I have seen far from all the talks here, but from what I've seen and the buzz that I've heard the winner of the "coolest presentation award" was Manolis Kelaidis. He showed a paper e-book device that he's been prototyping. By means of conductive ink traces, a person touching a button on the page can trigger an action by an embedded processor. He had a book where pads on the page triggered actions on his laptop: going to web pages, playing songs on iTunes, and so forth.
It was a hand-bound Bluetooth book!
There's clearly a huge expense still involved in platform building and so on, but everything he did is compatible with contemporary printing technology, using inks that are commercially available (not experimental). Other developments in printable circuitry play into this as well: printable batteries, printable electronic components, printable speakers.
Of course this is a technology, not a solution, and there's a huge chain of associated requirements -- protocols for books to notify other devices; security regimes to define so that your new books won't hack your computer. Based on experience in other media, conventions for authoring and use of the new technology are likely to be the most dificult adaptation.
But the great thing about paper is that you can write on it!
I immediately started thinking that this would be a great addition to a notebook. I'd buy a book with 10 generic buttons to a page, and any of them could be mapped to a function on my machine easily. So I could take notes on something I was recording as audio or video and whack a button on the page to make a link. Or to record the page that I'm browsing right at this moment. 100 pages is 1,000 special buttons to memorize some data!

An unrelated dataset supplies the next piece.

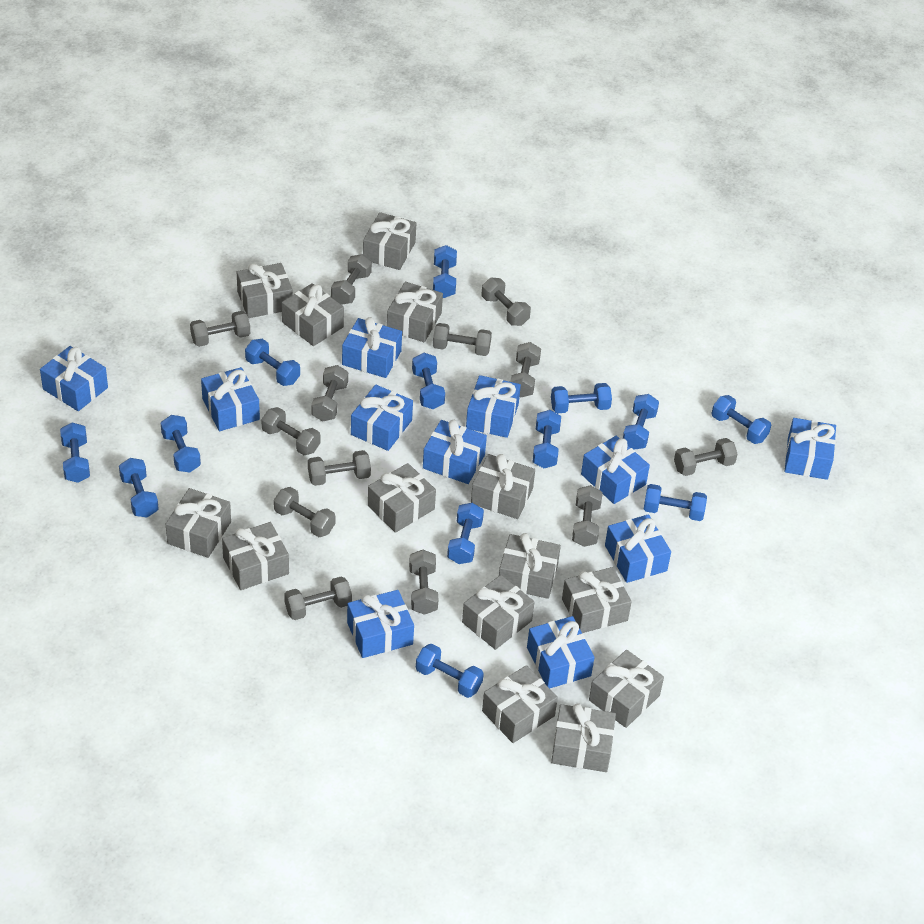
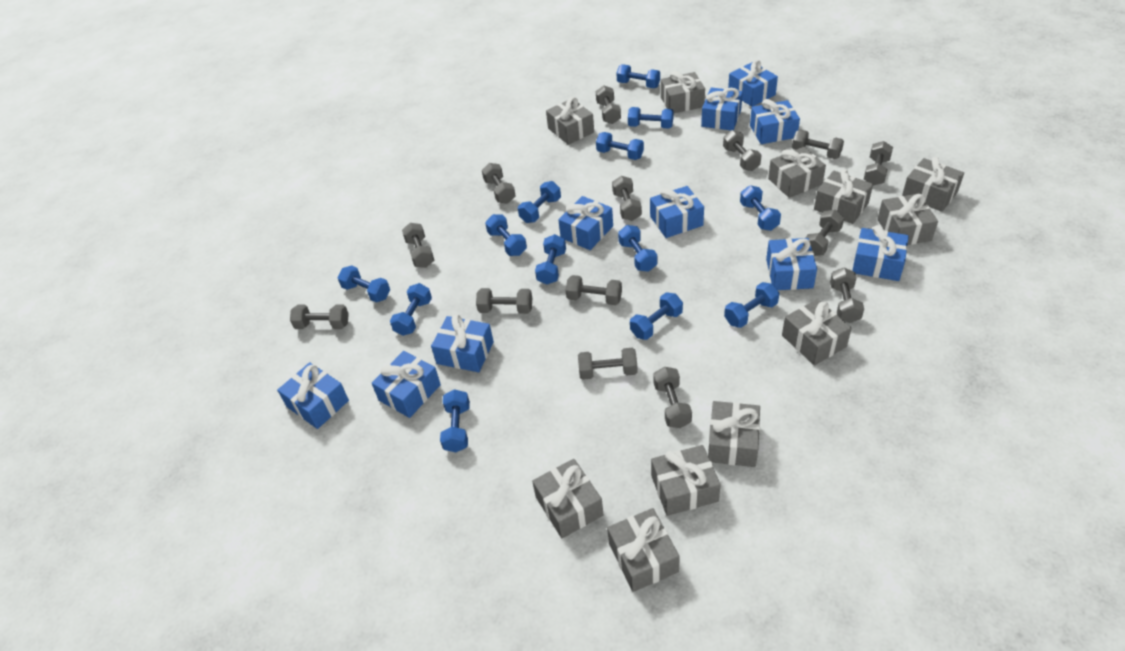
blue gift: 11 -> 10
grey dumbbell: 13 -> 14
grey gift: 14 -> 11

The other interesting thing is that you can make conductive traces by using a silver ink marking pen, so you could just draw buttons onto a page anywhere you want, connecting them to traces on the edge.
If the notebook shell had a slot for a memory and the processor, and a unique ID build in, you might be able to bring the hardware costs way down because you'd just have to clip the brain onto the book, and the brain would know what book it was connected to, so you could have fewer chunks of electronics.